====== DATA EXTRACT ======

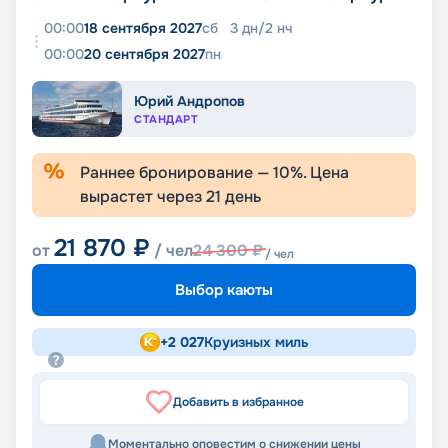
00:00
18 сентября 2027
сб
3
дн
/
2
нч
00:00
20 сентября 2027
пн
Юрий Андропов
СТАНДАРТ
Раннее бронирование —
10
%. Цена
вырастет через
21
день
21 870
₽
от
/ чел
24 300
₽
/ чел
Выбор каюты
+
2 027
Круизных миль
Добавить в избранное
Моментально оповестим о снижении цены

======

■ **WORK TO COMPLETE**
Rewrite the lines above, swapping "СТАНДАРТ" for "КОМФОРТ" and keeping everything else the same. Leave the pictures out.

■ **ANSWER BOX**
00:00
18 сентября 2027
сб
3
дн
/
2
нч
00:00
20 сентября 2027
пн
Юрий Андропов
КОМФОРТ
Раннее бронирование —
10
%. Цена
вырастет через
21
день
21 870
₽
от
/ чел
24 300
₽
/ чел
Выбор каюты
+
2 027
Круизных миль
Добавить в избранное
Моментально оповестим о снижении цены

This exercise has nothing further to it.